# Outlook VBA --> Setting a variable = to Excel cell value



## laxcat73 (Jul 31, 2012)

Hi,

I have a macro I'm working on in Outlook that tries to attach a dynamic attachment to a set list of people.

Everything works great except when I decided I didn't want to go into the code to change the date every time we enter a new fiscal month.  Being in retail, this never coincides with the calendar months.  So, I created an excel workbook with dates going through January 2015 to look up off, and give me the fiscal month of whatever today's date is.  

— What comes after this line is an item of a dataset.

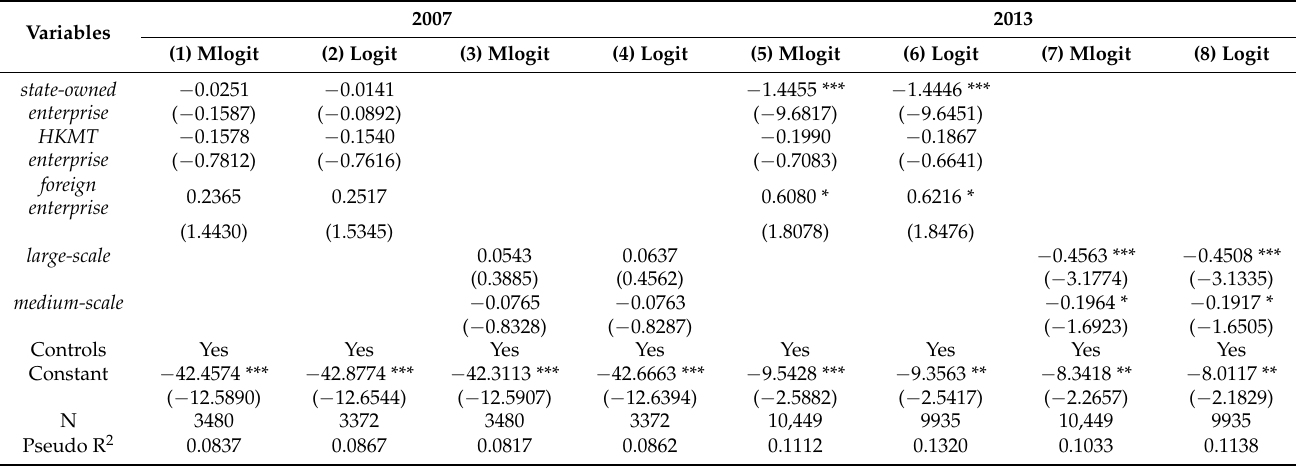
Table 16. Regression results of logit model for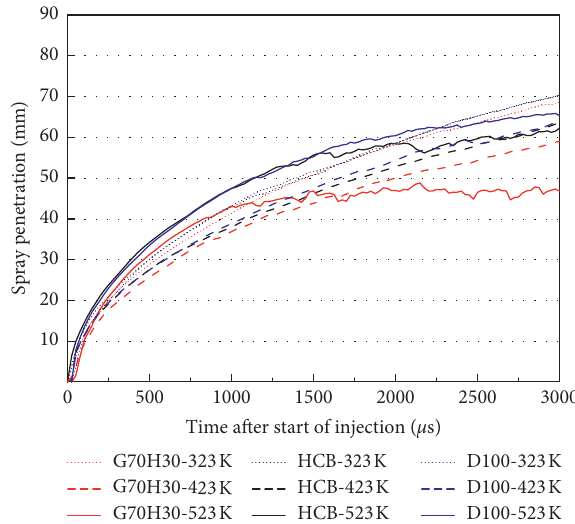
Figure 4: Liquid spray penetration versus time for D100, HCB, and G70H30 fuels under different ambient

I'm having an error when using a function in the macro to go and set variable "currmonth1" to a value in the workbook.  The error is: 

Compile error:
User-defined type not defined.  Error occurs at red, bolded text.


```
Function openExcel()

Dim xlApp As Object
Dim [B][COLOR=#ff0000]sourceWB As Workbook[/COLOR][/B]
Dim sourceWS As Worksheet

Set xlApp = CreateObject("Excel.Application")

With xlApp
.Visible = True
.EnableEvents = True
End With

strFile = "G:\Financial Planning\2012 Daily Sales\DailySalesMacro.xlsx"

Set sourceWB = Workbooks.Open(strFile, , False, , , , , , , True)
Set sourceWH = sourceWB.Worksheets("Sheet1")
sourceWB.Activate
Set currmonth1 = sourceWB.sourceWH.Cells(3, 7).Value
ActiveWorkbook.Close SaveChanges:=True

End Function
```

Any assistance is helpful.  Not sure what I'm doing wrong.

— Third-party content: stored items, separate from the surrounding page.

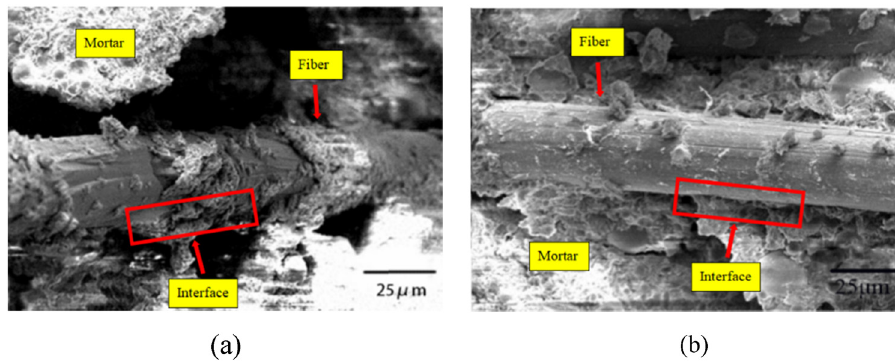
Figure 14: The SEM images of PVA fi ber after sulfate attack for 60 days. ( a ) Untreated and ( b ) oiled.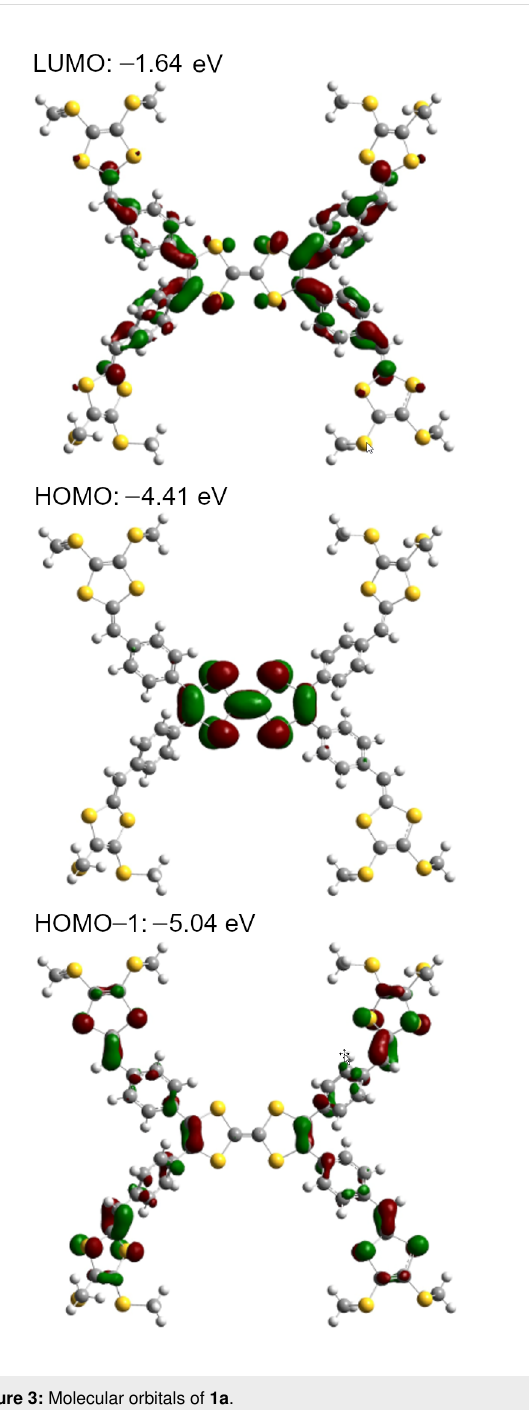
Figure 3: Molecular orbitals of 1a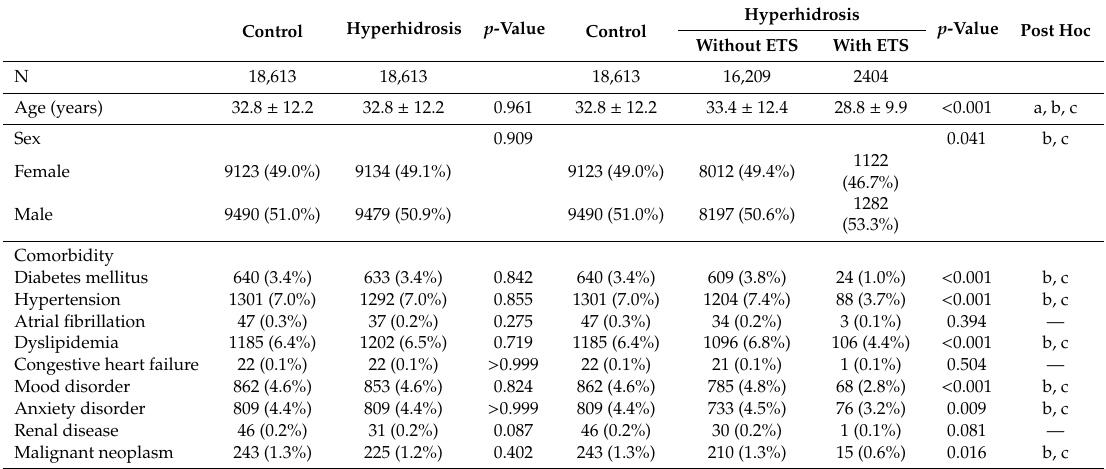
Table 1. Baseline characteristics of the study subjects according to the presence or absence of hyperhidrosis and ETS status. Control Hyperhidrosis p -Value Control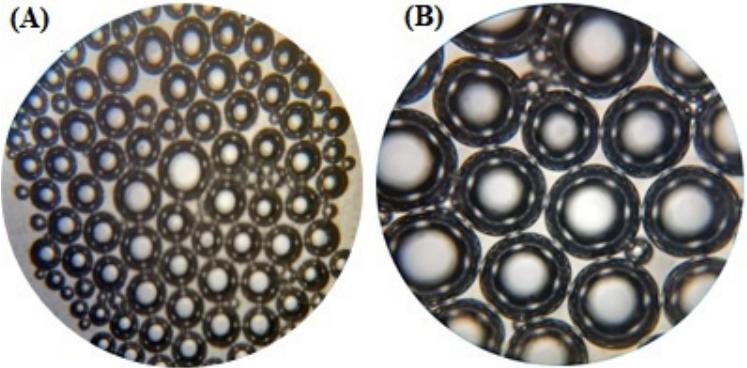
Figure 2. Optical microscopy of TE6 at 10× ( A ) and 40× ( B )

Another way I was going to try is setting today's date in the code and doing a vlookup in VBA to return my information.


----------



## lrobbo314 (Jul 31, 2012)

While in the VBE, you need to go to Tools, References, and add the Microsoft Excel 14.0 Object Library as a reference.


----------



## laxcat73 (Jul 31, 2012)

Thanks, just did that.

Now I get error "Object Required" with bolded red below.


```
Function openExcel()

Dim xlApp As Object
Dim sourceWB As Workbook
Dim sourceWS As Worksheet
Dim currmonth1 As String

Set xlApp = CreateObject("Excel.Application")

With xlApp
.Visible = True
.EnableEvents = True
End With

strFile = "G:\Financial Planning\2012 Daily Sales\DailySalesMacro.xlsx"

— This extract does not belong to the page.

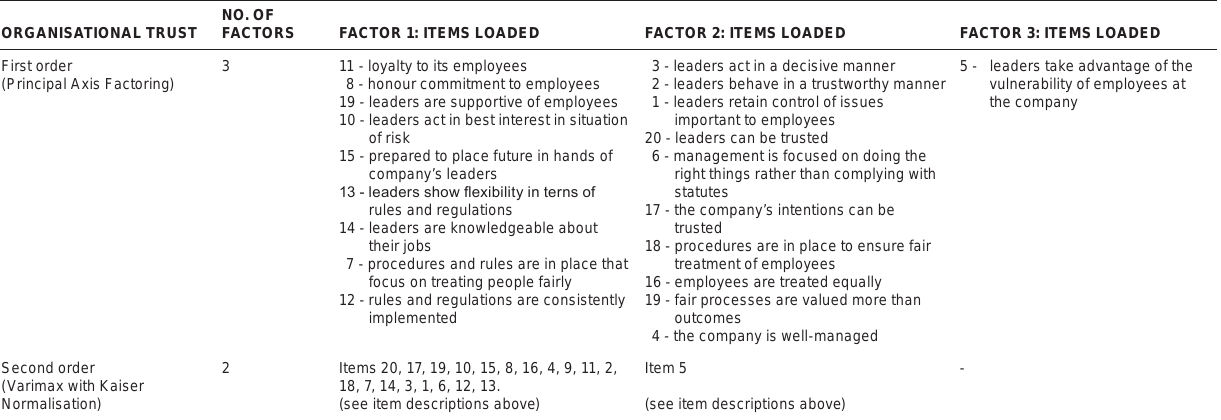
taBle 2 Results of factor analysis – organisational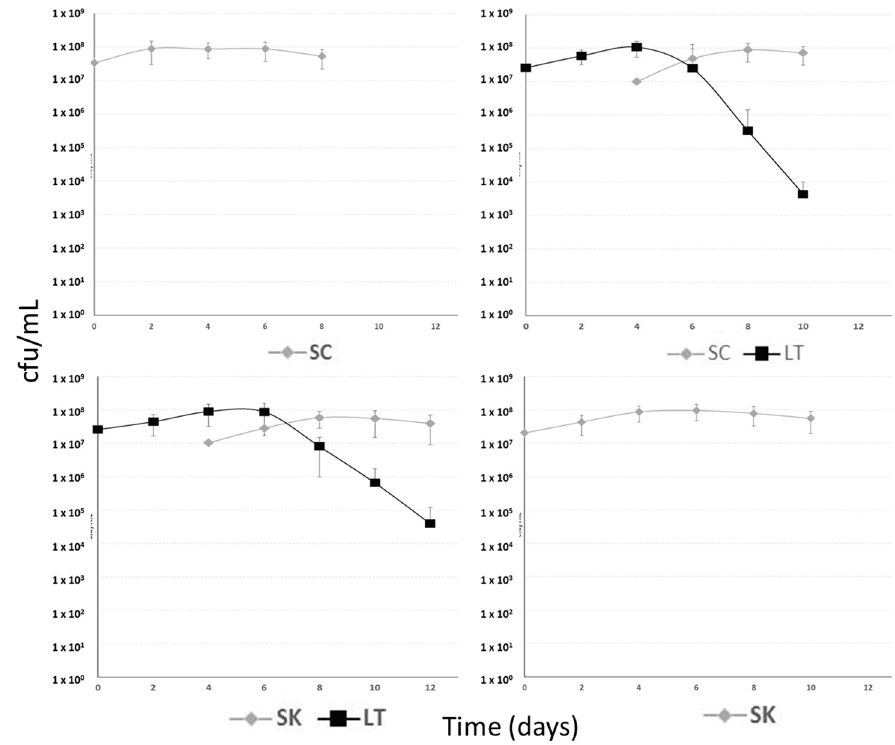
Figure 1. Population development during fermentation of S. cerevisiae 88 alone (SC), sequential fermentation with Saccharomyces cerevisiae 88 and L. thermotolerans CONCERTO™ (LT…SC), sequential fermentation with S. pombe V2 and Lachancea thermotolerans CONCERTO™ (LT…SK) and S. pombe V2 alone (SK).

Set sourceWB = Workbooks.Open(strFile, , False, , , , , , , True)
Set sourceWH = sourceWB.Worksheets("Sheet1")
sourceWB.Activate
Set [COLOR=#ff0000][B]currmonth1 =[/B][/COLOR] sourceWH.Cells(3, 7).Value
ActiveWorkbook.Close SaveChanges:=True

End Function
```

Currmonth1 is currently defined Public as it's used in another part of the module.


----------



## RoryA (Aug 1, 2012)

Currmonth is a string, not an object, so remove the word 'Set' from in front of it.


----------



## laxcat73 (Aug 1, 2012)

Thanks!

Works like a charm now


----------